In an initial experiment, the team fed bacterial communities derived from those samples to mouse pups living in the plastic bubbles, which shielded them from all other outside bacteria. Roughly 100 species of bacteria were exclusive to each location, with another 200 species residing in both. One group of mouse pups was fed the French-style bacteria and then, about a month later, the Scottish party. Another group received the Scottish brew before the French.
The team found that the French descendants tended to fare about the same regardless of whether they arrived first or second. But the Scottish species had a measurably better survival rate when they were given first dibs rather than forced to encroach on French-held tracts. And after just 78 days, the composition of the bacterial community in a mouse’s gut was generally more similar to whichever community — French or Scottish — was introduced first.
Ramer-Tait and Benson said the findings suggest that evolutionarily fitter bacteria — in this case, the French — can overcome a home-field advantage. Yet those findings also support the idea that less-fit species stand a better chance of compensating for their weaknesses if given the opportunity to entrench themselves, the researchers said.

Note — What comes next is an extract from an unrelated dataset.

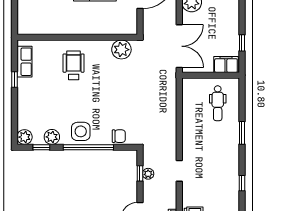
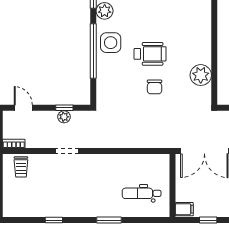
plant: (121, 50) -> (201, 75), moved
filing cabinet: (226, 64) -> (184, 209), width x0.50
wheelchair: (74, 65) -> (150, 54), moved
chair: (119, 136) -> (155, 87), moved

“There've been no other studies that have as systematically and comprehensively tested these hypotheses, and applied ecological theories, as has been done with this work,” Ramer-Tait said. “In a study where diet, genetics and other environmental exposures aren’t controlled, you would never see the impact that these early organisms can have. That's the beauty of our experimental system – you can control all of these factors.”
With conditional support for its first-gets-fed hypotheses, the team designed a second experiment that put a more select group of bacteria — just four strains — to the test. In one treatment, the researchers introduced the four-strain group to mouse pups about a week before adding the full French and Scottish communities from the first experiment. In two other treatments, the team introduced the larger colonies either a few days or nearly a month before the four-strain group.
Two of the four strains survived the 78-day trial-by-gut only when they entered ahead of the French and Scottish invasions, whereas the other two strains managed to thrive regardless of their arrival time. Why the disparity? The two time-dependent strains shared genetic similarities with members of the larger bacterial communities, indicating that they require the same resources and fill similar niches in a gut ecosystem.
A head start may have given those two strains the advantage they needed to survive, but they apparently lacked the fitness to overcome the handicap of arriving late.
“It depends on when you show up to the weight room and what type of lifting you want to do,” said Benson, professor of food science and technology. “If you’re really good at the bench press, but you come in and the bigger guys are (already) on it, you might not go over there. You might just go, ‘Eh, I’ll go over to this other machine.’ But if you get there first, you have the whole weight room (to yourself), and you can have whatever you want.”
The team reported its findings in the journal eLife. Ramer-Tait and Benson authored the study with the University of Alberta’s Jens Walter and Inés Martínez; fellow Nebraska researchers Maria Maldonado-Gomez, João Carlos Gomes-Neto, Hatem Kittana, Robert Schmaltz, Roberto Jiménez Cardona and Nathan Marsteller; Daniel Peterson, Hua Ding and Payal Joglekar from Johns Hopkins University; and Steven Kembel of the Université du Québec à Montréal.
The researchers received support from the National Institutes of Health, under grant 5R01GM099525-02, and the National Institute of General Medical Sciences, under grant 1P20GM104320.